## EXERCISE
Copy the API reference from the words "API Reference¶" through "(defaults to Opaque)", substituting "created" for each "generated".

API Reference¶

apiVersion: secrets.scalaric.io/v1alpha1
kind: SopsSecret

spec:
  # Required: The SOPS-encrypted secret content
  sopsSecret: string

  # Optional: Name for the generated Secret (defaults to SopsSecret name)
  secretName: string

  # Optional: Type of the generated Secret (defaults to Opaque)
  secretType: string

  # Optional: Additional labels for the generated Secret
  secretLabels:
    key: value

  # Optional: Additional annotations for the generated Secret
  secretAnnotations:
    key: value

  # Optional: Suspend reconciliation (defaults to false)
  suspend: bool

status:
  # Conditions indicating the state of the SopsSecret
  conditions:
    - type: string      # Decrypted, Ready
      status: string    # True, False, Unknown
      reason: string
      message: string
      lastTransitionTime: string
      observedGeneration: int

  # Name of the managed Secret
  secretName: string

  # SHA256 hash of the encrypted content
  lastDecryptedHash: string

  # Timestamp of last successful decryption
  lastDecryptedTime: string

  # Generation that was last observed
  observedGeneration: int

# For SopsSecret resources
- apiGroups: ["secrets.scalaric.io"]
  resources: ["sopssecrets"]
  verbs: ["get", "list", "watch", "create", "update", "patch", "delete"]

- apiGroups: ["secrets.scalaric.io"]
  resources: ["sopssecrets/status"]
  verbs: ["get", "update", "patch"]

- apiGroups: ["secrets.scalaric.io"]
  resources: ["sopssecrets/finalizers"]
  verbs: ["update"]

# For managed Secrets
- apiGroups: [""]
  resources: ["secrets"]
  verbs: ["get", "list", "watch", "create", "update", "patch", "delete"]

# For events
- apiGroups: [""]
  resources: ["events"]
  verbs: ["create", "patch"]

## ENTRIES SHOWN
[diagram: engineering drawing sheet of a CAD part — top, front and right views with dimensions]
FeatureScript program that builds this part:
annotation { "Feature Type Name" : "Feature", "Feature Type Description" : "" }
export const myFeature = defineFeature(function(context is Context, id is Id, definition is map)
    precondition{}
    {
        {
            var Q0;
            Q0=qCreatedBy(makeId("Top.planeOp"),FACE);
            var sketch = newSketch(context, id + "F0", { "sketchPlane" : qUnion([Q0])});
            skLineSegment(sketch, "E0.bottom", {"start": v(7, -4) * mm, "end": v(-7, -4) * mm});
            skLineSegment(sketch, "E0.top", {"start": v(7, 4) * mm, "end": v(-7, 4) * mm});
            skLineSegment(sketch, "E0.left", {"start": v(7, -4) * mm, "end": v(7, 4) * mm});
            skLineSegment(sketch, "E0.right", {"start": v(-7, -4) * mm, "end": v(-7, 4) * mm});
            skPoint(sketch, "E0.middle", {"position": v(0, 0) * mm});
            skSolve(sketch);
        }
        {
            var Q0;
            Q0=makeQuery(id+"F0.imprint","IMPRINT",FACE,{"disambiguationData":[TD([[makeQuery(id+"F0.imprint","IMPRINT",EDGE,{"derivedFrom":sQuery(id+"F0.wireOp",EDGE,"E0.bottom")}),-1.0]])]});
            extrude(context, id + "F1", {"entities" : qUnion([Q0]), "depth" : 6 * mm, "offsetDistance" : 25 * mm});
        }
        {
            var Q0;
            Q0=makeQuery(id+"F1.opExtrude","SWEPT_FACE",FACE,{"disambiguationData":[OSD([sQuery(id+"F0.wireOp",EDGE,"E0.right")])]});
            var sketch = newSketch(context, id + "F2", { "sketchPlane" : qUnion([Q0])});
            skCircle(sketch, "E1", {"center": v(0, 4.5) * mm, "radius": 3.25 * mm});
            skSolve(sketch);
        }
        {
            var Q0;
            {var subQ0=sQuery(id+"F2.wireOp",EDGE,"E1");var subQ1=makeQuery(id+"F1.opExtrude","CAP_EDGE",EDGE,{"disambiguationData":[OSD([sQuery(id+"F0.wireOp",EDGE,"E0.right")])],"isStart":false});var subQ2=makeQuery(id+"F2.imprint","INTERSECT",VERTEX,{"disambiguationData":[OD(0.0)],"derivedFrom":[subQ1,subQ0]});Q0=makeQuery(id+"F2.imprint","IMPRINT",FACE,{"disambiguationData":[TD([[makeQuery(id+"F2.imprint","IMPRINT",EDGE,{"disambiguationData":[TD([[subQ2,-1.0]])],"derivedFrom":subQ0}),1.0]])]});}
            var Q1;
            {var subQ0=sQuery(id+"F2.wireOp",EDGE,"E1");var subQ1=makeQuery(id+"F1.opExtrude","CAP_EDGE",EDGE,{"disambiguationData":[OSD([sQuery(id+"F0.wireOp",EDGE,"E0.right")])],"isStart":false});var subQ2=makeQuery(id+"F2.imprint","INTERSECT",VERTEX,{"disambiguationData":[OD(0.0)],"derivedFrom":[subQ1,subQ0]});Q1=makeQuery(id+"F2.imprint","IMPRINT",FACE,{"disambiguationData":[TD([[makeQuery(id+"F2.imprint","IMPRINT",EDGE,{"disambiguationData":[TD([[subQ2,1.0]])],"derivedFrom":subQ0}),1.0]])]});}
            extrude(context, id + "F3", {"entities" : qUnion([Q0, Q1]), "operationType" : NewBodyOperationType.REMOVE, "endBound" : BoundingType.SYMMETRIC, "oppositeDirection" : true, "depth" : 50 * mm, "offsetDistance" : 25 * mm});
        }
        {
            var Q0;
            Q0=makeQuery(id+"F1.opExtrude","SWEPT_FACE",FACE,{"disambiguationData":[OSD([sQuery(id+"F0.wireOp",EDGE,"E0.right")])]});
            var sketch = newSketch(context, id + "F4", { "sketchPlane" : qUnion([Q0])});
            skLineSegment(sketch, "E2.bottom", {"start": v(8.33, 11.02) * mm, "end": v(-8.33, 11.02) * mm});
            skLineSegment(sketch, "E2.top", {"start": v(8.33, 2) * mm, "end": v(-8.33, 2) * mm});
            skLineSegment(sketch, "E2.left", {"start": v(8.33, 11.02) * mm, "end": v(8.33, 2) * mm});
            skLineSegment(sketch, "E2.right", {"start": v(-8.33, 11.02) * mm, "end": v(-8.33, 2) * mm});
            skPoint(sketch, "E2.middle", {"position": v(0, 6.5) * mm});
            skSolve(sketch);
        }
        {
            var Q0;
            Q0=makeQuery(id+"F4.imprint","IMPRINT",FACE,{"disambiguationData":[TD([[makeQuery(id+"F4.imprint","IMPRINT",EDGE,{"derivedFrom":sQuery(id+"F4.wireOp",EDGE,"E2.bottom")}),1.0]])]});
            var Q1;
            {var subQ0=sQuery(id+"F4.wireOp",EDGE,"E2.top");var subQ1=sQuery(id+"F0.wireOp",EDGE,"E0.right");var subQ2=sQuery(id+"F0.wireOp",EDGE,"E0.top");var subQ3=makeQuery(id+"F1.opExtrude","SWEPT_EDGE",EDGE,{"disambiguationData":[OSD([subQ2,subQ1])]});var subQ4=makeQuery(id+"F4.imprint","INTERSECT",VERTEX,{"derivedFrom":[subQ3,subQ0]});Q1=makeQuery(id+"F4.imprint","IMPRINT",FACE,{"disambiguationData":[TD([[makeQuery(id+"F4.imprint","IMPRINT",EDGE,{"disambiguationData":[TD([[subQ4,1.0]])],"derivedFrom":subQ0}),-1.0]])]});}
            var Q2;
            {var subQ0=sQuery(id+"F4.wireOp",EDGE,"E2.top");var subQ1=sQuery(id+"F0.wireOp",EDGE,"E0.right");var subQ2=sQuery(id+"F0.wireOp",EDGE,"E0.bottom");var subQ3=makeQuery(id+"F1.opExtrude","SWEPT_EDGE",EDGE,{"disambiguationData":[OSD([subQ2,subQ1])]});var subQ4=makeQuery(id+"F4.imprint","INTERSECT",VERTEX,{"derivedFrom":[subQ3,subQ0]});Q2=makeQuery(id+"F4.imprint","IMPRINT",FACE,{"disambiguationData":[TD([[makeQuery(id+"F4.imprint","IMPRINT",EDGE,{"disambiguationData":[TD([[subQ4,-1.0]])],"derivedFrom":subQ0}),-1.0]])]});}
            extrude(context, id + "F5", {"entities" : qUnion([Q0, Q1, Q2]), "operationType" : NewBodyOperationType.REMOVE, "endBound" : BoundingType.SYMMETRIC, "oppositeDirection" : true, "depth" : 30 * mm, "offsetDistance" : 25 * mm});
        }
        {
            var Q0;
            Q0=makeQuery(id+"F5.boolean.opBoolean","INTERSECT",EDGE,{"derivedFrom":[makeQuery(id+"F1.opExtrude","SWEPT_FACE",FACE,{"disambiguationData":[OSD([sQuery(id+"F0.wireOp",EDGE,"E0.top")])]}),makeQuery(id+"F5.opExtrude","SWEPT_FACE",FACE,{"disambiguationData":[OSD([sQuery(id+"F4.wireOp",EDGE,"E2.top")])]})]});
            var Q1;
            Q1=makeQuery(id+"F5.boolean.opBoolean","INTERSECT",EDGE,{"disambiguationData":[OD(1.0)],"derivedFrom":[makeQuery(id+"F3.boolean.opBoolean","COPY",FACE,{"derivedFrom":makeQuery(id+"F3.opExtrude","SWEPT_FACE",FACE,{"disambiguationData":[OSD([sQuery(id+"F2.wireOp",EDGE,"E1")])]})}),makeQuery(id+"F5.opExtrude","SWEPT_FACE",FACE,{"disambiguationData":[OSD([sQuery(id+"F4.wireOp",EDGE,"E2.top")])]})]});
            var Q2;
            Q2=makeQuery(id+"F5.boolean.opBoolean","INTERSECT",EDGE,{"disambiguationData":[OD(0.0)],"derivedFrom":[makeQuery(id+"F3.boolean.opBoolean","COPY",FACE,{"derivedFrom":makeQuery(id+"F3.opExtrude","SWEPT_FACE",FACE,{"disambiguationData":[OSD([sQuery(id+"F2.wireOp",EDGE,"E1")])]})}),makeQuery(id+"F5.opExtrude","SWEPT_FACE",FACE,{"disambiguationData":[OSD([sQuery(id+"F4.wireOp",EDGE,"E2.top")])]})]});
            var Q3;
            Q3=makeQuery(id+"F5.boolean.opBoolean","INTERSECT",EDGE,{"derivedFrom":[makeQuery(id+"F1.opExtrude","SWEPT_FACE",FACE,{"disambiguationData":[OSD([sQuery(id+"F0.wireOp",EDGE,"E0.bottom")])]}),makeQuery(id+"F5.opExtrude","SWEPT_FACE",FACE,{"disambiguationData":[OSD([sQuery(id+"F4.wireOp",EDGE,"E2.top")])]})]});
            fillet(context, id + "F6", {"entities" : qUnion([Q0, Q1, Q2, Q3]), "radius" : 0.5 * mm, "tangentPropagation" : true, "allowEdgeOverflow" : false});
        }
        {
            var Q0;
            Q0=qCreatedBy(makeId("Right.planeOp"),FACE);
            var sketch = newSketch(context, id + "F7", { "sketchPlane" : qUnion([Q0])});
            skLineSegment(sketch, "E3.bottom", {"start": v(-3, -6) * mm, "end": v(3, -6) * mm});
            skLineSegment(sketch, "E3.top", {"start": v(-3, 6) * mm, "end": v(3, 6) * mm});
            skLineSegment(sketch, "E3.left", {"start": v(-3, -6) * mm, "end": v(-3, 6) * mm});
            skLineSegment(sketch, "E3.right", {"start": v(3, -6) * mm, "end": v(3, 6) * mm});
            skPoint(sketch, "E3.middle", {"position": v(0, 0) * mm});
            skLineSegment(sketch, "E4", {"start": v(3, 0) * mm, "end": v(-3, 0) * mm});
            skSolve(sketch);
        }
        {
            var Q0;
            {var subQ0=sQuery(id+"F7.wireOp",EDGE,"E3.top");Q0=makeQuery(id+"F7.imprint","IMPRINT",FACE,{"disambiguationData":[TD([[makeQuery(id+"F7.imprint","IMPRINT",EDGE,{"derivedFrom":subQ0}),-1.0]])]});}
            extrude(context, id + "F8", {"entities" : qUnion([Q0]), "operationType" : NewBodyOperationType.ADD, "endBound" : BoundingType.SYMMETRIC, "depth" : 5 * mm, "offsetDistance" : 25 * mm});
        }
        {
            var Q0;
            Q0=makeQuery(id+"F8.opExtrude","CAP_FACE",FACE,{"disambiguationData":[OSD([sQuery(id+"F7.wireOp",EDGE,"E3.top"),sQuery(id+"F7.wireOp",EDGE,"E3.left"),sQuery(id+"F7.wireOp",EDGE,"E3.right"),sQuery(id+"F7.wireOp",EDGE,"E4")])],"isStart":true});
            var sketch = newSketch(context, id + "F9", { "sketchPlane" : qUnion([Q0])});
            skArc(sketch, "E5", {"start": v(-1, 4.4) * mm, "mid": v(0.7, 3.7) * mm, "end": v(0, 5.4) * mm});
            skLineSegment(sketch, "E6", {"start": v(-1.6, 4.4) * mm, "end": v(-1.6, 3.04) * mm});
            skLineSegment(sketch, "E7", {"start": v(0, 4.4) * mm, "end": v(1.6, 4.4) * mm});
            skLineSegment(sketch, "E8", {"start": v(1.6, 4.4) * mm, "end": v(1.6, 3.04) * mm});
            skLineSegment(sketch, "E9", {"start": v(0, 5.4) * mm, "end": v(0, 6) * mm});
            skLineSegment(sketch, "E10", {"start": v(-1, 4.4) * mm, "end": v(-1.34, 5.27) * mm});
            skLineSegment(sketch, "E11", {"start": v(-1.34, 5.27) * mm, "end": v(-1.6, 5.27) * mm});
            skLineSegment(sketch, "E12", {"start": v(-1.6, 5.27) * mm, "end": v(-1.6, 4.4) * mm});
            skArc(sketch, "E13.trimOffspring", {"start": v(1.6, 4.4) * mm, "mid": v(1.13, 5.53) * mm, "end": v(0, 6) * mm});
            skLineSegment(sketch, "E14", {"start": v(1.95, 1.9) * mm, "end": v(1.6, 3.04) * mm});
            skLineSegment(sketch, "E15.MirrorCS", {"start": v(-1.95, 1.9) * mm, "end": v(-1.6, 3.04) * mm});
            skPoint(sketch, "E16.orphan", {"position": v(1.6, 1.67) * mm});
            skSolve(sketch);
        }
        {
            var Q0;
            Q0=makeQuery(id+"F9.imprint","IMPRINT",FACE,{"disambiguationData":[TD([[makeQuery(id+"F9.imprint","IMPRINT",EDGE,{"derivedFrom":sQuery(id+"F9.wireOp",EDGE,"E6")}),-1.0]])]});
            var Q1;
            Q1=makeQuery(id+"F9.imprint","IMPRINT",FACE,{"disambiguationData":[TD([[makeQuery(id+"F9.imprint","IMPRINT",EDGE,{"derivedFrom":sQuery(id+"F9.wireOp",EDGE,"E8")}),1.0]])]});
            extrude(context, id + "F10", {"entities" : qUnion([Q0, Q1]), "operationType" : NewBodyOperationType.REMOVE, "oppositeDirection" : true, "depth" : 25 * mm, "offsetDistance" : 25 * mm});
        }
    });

## ANSWER TO THE EXERCISE
API Reference¶

apiVersion: secrets.scalaric.io/v1alpha1
kind: SopsSecret

spec:
  # Required: The SOPS-encrypted secret content
  sopsSecret: string

  # Optional: Name for the created Secret (defaults to SopsSecret name)
  secretName: string

  # Optional: Type of the created Secret (defaults to Opaque)